In these experiments, we are running k-means with dimensionality reduction (to dimensions 2,3,4,5,10,100 and all dimensions of the feature vectors), with a different number of clusters, from 0 to 30. This allows to draw the ELBOW curve, and determine a good trade-off for the number of clusters. Looking at the curves, it seems,

in dimension 2, a good range of cluster number is 2-6
in dimension 3, a good range of cluster number is 4-6
in dimension 4, a good range of cluster number is 5-9
in dimension 5, a good range of cluster number is 6-10
in dimension 10, a good range of cluster number is 8-12
in dimension 100 and above, the ELBOW curve does not present a distinct change in slope; the results are inconclusive The ELBOW curve gives results that are consistent with the 3 metrics we chose.
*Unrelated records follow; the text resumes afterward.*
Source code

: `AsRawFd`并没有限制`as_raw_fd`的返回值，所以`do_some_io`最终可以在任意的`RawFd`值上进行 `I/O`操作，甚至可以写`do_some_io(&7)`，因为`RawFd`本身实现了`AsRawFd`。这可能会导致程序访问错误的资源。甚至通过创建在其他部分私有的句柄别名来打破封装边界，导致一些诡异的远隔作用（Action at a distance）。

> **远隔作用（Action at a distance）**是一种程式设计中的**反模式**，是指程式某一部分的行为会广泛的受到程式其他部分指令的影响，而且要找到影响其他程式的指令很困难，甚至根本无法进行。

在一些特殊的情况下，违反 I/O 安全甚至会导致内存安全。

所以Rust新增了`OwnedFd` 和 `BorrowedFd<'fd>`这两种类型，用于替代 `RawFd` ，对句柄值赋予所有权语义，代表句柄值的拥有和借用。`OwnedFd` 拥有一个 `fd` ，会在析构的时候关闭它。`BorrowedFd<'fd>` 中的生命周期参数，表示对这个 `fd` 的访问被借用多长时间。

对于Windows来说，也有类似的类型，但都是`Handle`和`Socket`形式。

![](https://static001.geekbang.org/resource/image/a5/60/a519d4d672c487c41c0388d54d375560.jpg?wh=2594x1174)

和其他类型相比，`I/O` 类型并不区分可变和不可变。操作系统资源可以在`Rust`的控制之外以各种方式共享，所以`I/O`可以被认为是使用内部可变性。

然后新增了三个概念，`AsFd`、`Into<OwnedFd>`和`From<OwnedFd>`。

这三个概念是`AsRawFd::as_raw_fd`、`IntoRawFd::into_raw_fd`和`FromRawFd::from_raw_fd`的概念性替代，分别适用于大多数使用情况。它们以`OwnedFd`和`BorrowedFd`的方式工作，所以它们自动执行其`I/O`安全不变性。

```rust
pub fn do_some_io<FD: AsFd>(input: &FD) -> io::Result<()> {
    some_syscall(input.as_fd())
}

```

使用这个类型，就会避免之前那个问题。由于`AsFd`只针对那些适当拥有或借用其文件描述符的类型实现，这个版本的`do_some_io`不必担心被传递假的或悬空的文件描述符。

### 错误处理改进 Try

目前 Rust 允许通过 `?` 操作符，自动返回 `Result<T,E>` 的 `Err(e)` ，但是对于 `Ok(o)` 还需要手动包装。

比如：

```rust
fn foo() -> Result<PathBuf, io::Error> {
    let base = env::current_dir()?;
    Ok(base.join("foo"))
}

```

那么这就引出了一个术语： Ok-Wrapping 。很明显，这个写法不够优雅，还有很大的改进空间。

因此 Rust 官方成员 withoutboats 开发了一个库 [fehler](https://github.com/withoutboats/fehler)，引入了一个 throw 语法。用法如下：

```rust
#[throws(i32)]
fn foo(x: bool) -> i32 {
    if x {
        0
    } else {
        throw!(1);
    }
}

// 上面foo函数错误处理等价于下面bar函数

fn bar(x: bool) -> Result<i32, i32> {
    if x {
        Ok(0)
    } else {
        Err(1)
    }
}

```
Experiments with different algorithms

All results can be visualized / explored in the streamlit app, at the page Experiments. Our findings are that:

overall, clusters are not very separable with this representation
it seems k-means, with dimensionality reduction to dim=2, yields the best results in terms of metrics (silhouette score=0.75)
while smaller numbers of clusters yield better metrics, the selected tags are more in accordance with the main paper with a higher number of clusters.
Clustering methods that also determine the number of clusters yield a very high number of clusters (~100); there is most likely a higher than number 5 or 10 of topics, but not enough data to populate the clusters and hence get a good score for the clustering

Perspectives

From our experiments, it seems that:

other fields might be used in order to create more consistent links between papers, such as the authors, the periodical...
- this involves dealing with missing data on a graph clustering problem
- the idea would be to modify the constraints of the convex optimization problem for spectral clustering, similarly as in the paper https://papers.nips.cc/paper_files/paper/2014/file/4d6e4749289c4ec58c0063a90deb3964-Paper.pdf
more data would be beneficial, in order to train more potent models, such as deep neural networks, as they tend to de-tangle the feature space and create representations that form more separable clusters.